Yasmine Kassari, réalisateur

, par  Mick Miel , popularité : 16%

Biographie

Yasmine Kassari est de nationalité belge, native du Maroc. Diplômée de l’INSAS à Bruxelles, elle écrit et réalise plusieurs courts métrages : « Le Feutre noir » en 1994, « Chiens errants » en 1995, qui remporte le Prix Cirtef au Festival de Namur, puis « Lynda et Nadia » en 2000. La même année, son documentaire « Quand les hommes pleurent » est présenté au Festival de Namur. Il retrace la vie des clandestins marocains qui vont chercher du travail dans le sud de l’Espagne. Le scénario de « L’Enfant endormi » a été primé lors de la Bourse d’aide au développement à Montpellier en 2000, et reçoit le Trophée du premier scénario jeunes talents CNC à Paris en 2003. Yasmine Kassari est depuis 1993 chargée de production aux "Films de la Drève" à Liège, Belgique. A partir de 1993 - Chargée de production dans la société de production "Les Films de la Drève" - Liège -Belgique.

L’enfant endormi

Synopsis

Un jeune marié de la région de Taourirt, dans le nord du Maroc contemporain, quitte le pays dans la clandestinité, le lendemain de ses noces. Il laisse derrière lui sa femme enceinte. Dans l’attente de son retour, la jeune femme fait endormir son fœtus.

A travers l’endormissement du fœtus, une pratique traditionnelle des campagnes maghrébines, Yasmine Kassari tisse la métaphore de la situation de ces femmes restées au pays, faite de douleurs, d’insécurité et de précarité.

Fiche Technique

- Réalisation : Yasmine Kassari

- Scénario : Yasmine Kassari

- Image : Yorgos Arvanitis

- Montage : Susana Rossberg

- Son : Henri Morelle et Madone

- Musique : Armand Amar, Koussan Achod, Lévon Minassian

- Producteur : Jean-Jacques Andrien

- Production : Les Films de la Drève

- Interprètes :

- Rachida Brakni

- Mounia Osfour

- Nermine Haggar

- Aissa Abdessamie

Maroc/ Belgique, 2004 fiction, 110’
VO : berbère & arabe

Extraits d’une interview de Yasmine Kassari parue dans Cinergie N°89

D’où vient cette légende de l’enfant endormi ?

En fait, j’ai emprunté un mythe qui existe depuis la nuit des temps, notamment au Maghreb. Ce mythe m’intéressait dans la mesure où il est porteur de sens par rapport à ce que je voulais raconter.

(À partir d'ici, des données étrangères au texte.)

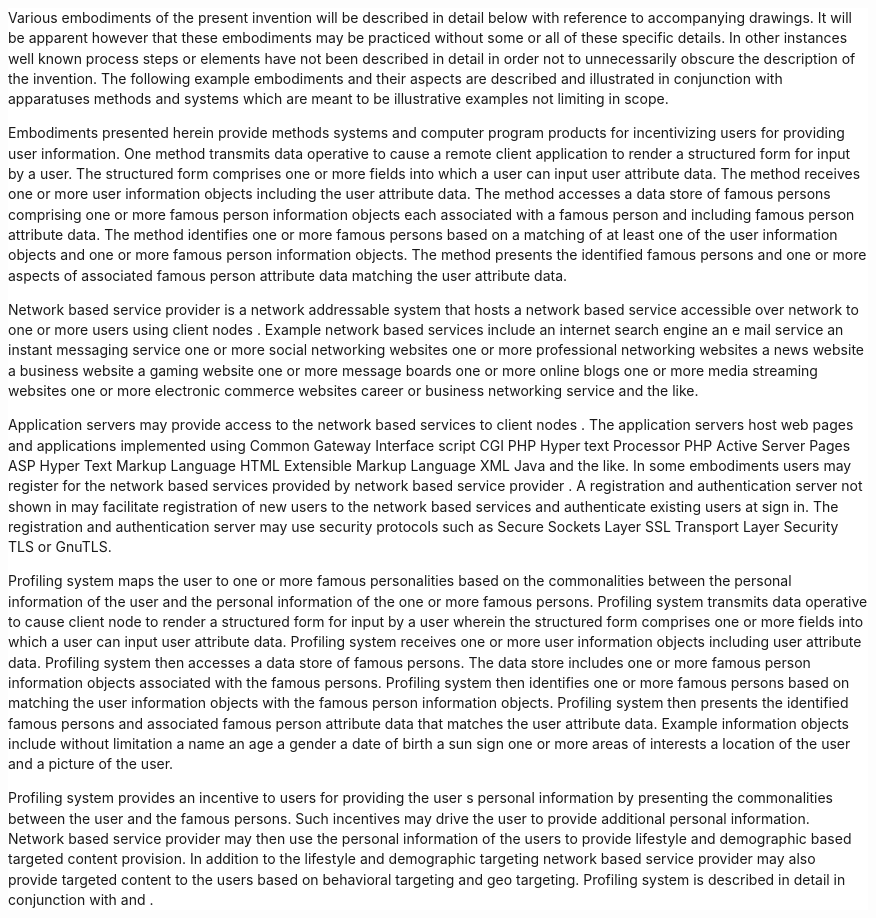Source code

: Various embodiments of the present invention will be described in detail below with reference to accompanying drawings. It will be apparent however that these embodiments may be practiced without some or all of these specific details. In other instances well known process steps or elements have not been described in detail in order not to unnecessarily obscure the description of the invention. The following example embodiments and their aspects are described and illustrated in conjunction with apparatuses methods and systems which are meant to be illustrative examples not limiting in scope.

Embodiments presented herein provide methods systems and computer program products for incentivizing users for providing user information. One method transmits data operative to cause a remote client application to render a structured form for input by a user. The structured form comprises one or more fields into which a user can input user attribute data. The method receives one or more user information objects including the user attribute data. The method accesses a data store of famous persons comprising one or more famous person information objects each associated with a famous person and including famous person attribute data. The method identifies one or more famous persons based on a matching of at least one of the user information objects and one or more famous person information objects. The method presents the identified famous persons and one or more aspects of associated famous person attribute data matching the user attribute data.

Network based service provider is a network addressable system that hosts a network based service accessible over network to one or more users using client nodes . Example network based services include an internet search engine an e mail service an instant messaging service one or more social networking websites one or more professional networking websites a news website a business website a gaming website one or more message boards one or more online blogs one or more media streaming websites one or more electronic commerce websites career or business networking service and the like.

Application servers may provide access to the network based services to client nodes . The application servers host web pages and applications implemented using Common Gateway Interface script CGI PHP Hyper text Processor PHP Active Server Pages ASP Hyper Text Markup Language HTML Extensible Markup Language XML Java and the like. In some embodiments users may register for the network based services provided by network based service provider . A registration and authentication server not shown in may facilitate registration of new users to the network based services and authenticate existing users at sign in. The registration and authentication server may use security protocols such as Secure Sockets Layer SSL Transport Layer Security TLS or GnuTLS.

Profiling system maps the user to one or more famous personalities based on the commonalities between the personal information of the user and the personal information of the one or more famous persons. Profiling system transmits data operative to cause client node to render a structured form for input by a user wherein the structured form comprises one or more fields into which a user can input user attribute data. Profiling system receives one or more user information objects including user attribute data. Profiling system then accesses a data store of famous persons. The data store includes one or more famous person information objects associated with the famous persons. Profiling system then identifies one or more famous persons based on matching the user information objects with the famous person information objects. Profiling system then presents the identified famous persons and associated famous person attribute data that matches the user attribute data. Example information objects include without limitation a name an age a gender a date of birth a sun sign one or more areas of interests a location of the user and a picture of the user.

Profiling system provides an incentive to users for providing the user s personal information by presenting the commonalities between the user and the famous persons. Such incentives may drive the user to provide additional personal information. Network based service provider may then use the personal information of the users to provide lifestyle and demographic based targeted content provision. In addition to the lifestyle and demographic targeting network based service provider may also provide targeted content to the users based on behavioral targeting and geo targeting. Profiling system is described in detail in conjunction with and .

Ce qui m’intéresse ce n’est pas du tout une lecture sociologique ou anthropologique de ce mythe, mais son contenu métaphorique.

En quoi consiste ce mythe ?

L’endormissement du foetus (le raged) consiste à endormir, par voie de sorcellerie blanche, un enfant dont la mère ne souhaite pas la naissance immédiate. Soit parce qu’elle a trop d’enfants et veut retarder l’arrivée du suivant. Soit parce qu’elle est veuve ou répudiée et pas encore remariée. Soit parce que son mari a émigré à l’étranger et qu’elle veut attendre son retour pour mettre son enfant au monde, comme c’est le cas dans le film, etc. L’endormissement se fait à la connaissance de tous les gens concernés. Il ne pose de problème à personne. Les hommes y adhèrent autant que les femmes. On y croit.

As-tu fait ce film pour parler du statut de la femme dans les régions agraires du Maroc ?

Pas du tout . Je ne suis jamais partie d’une revendication pour écrire un scénario ou pour faire un film. Cela vient d’envies plus profondes. Ce film met en avant des personnages de femmes, mais, avant de parler de ces femmes, j’avais fait un film qui parle des hommes, Quand les hommes pleurent. Je ne crois pas que L’enfant endormi est un film plus centré sur les femmes que sur les hommes. En fait, les hommes existent ici par la force de leur absence. Ils sont en permanence dans le hors-champ. J’ai fait ce film pour parler d’états de choses, d’états de corps qui concerne autant l’homme que la femme.

Tu es attachée à cette région de l’Oriental, au Nord-Est du Maroc, où tu as situé l’action ?

C’est une région que je connais bien. J’ai été en vacances près de la rivière du film quand j’étais petite, jusqu’à l’âge de neuf ans. C’est là que j’ai entendu parler pour la première fois du mythe de l’enfant endormi. Aujourd’hui encore, dans la région, on continue à « endormir » comme on le montre dans le film. On y croit dur comme fer.